Tout comme Londres, le péage de Milan a été mis en place afin de lutter contre la pollution. Pour accéder au centre-ville, les véhicules les plus polluants (immatriculés avant l'application de la norme Euro 3 et les poids lourds) doivent s'acquitter d'une taxe baptisée « Ecopass » définie en fonction du caractère polluant du véhicule. À l'inverse, les véhicules les moins polluants (normes Euro 3 et Euro 4, véhicules électriques...) peuvent toujours entrer gratuitement dans le cœur de la ville.
Enfin, les péages des villes de Norvège (Bergen, Oslo, Trondheim, Kristiansand et Stavanger) servent principalement à financer le développement des capacités de transport du pays. Depuis, les nouvelles recettes financières issues des péages ont permis de construire des tunnels et de reconquérir les centres-villes au profit des modes de transport doux : piétons, vélos et transports en commun. Ces expériences montrent également que le péage urbain s'applique aussi à des villes de taille moyenne, de moins de 100 000 habitants.

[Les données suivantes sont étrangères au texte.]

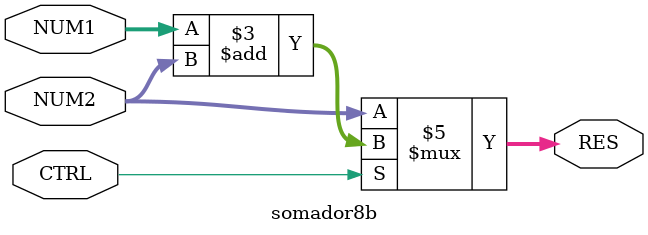
<source format=v>
module somador8b (
    CTRL, 
    NUM1,
    NUM2,
    RES
);

input CTRL;
input [7:0] NUM1, NUM2;
output reg [7:0] RES;

always @(CTRL, NUM1, NUM2)
begin
    if (CTRL == 1'b1)
        RES <= NUM1 + NUM2;
    else
        RES <= NUM2;
end
    
endmodule

</source>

Un cadre législatif et économique à définir
En se basant sur ces exemples, le rapport du Conseil d'analyse stratégique a défini les principes qui pourraient figurer dans une loi permettant à une collectivité française de recourir à ce mode de régulation. En premier lieu, la mise en place des péages urbains relèverait principalement des collectivités territoriales. À cet effet, le rapport du groupe de travail n° 1 du Grenelle de l'environnement a souligné la nécessité de ne pas réduire cette possibilité aux seules grandes agglomérations.
La législation offrirait alors aux collectivités un cadre juridique global dans lequel elles pourraient instituer en toute liberté un dispositif adapté à leur territoire. En ce sens, il s'agirait bien plus d'une loi d'encadrement qui permettrait à une collectivité de mettre en œuvre un péage de manière durable dans le temps que d'une loi d'expérimentation qui prévoirait des dispositions pour une durée limitée.
Cependant, la loi française devra, conformément à l'article 34 de la Constitution, « fixer les règles concernant l'assiette, les taux et les modalités de recouvrement du péage ».
Aussi, pour satisfaire cette exigence, elle pourrait fixer les valeurs maximales du taux du péage urbain. La valeur de ce taux pourrait être appréciée par référence aux coûts de congestion et d'environnement les plus élevés, que l'on peut estimer à partir des observations environnementales (bruit, pollution, vitesse du trafic) et des valeurs tutélaires (du temps, de la pollution, du bruit et des émissions de gaz à effet de serre). Ces valeurs maximales pourraient en outre être différenciées entre l'Île-de-France et les autres aires urbaines, en fonction de données géographiques objectives (taille de l'agglomération ou de la zone concernée…).
D'autre part, il appartiendra aux autorités locales compétentes de justifier le niveau du péage retenu dans le cadre des objectifs de mobilité durable qu'elles préconisent. Or, les autorités locales compétentes devront prendre en considération la situation des différentes catégories d'usagers concernés, notamment ceux qui ne disposent pas de mode de transport alternatif. Aussi, il semblerait nécessaire de plafonner le tarif du péage urbain et de permettre à la collectivité de mettre en place d'autres mesures redistributives n'affectant pas le choix de transport des intéressés. A titre d'exemple, le montant maximum du versement journalier d'un usager pour le péage urbain (hors Ile-de-France) ne pourrait excéder 3 euros pour les véhicules légers (tarif comparable à un forfait journalier d'utilisation des transports en commun dans une grande agglomération) et 10 euros pour les poids lourds, à charge pour les collectivités de moduler ensuite les différents tarifs à l'intérieur de ces valeurs.
Le rapport indique cependant que ces principes et modalités devront être précisés et ce, en vue de l'élaboration d'un projet de loi qui pourrait être déposé devant le Parlement.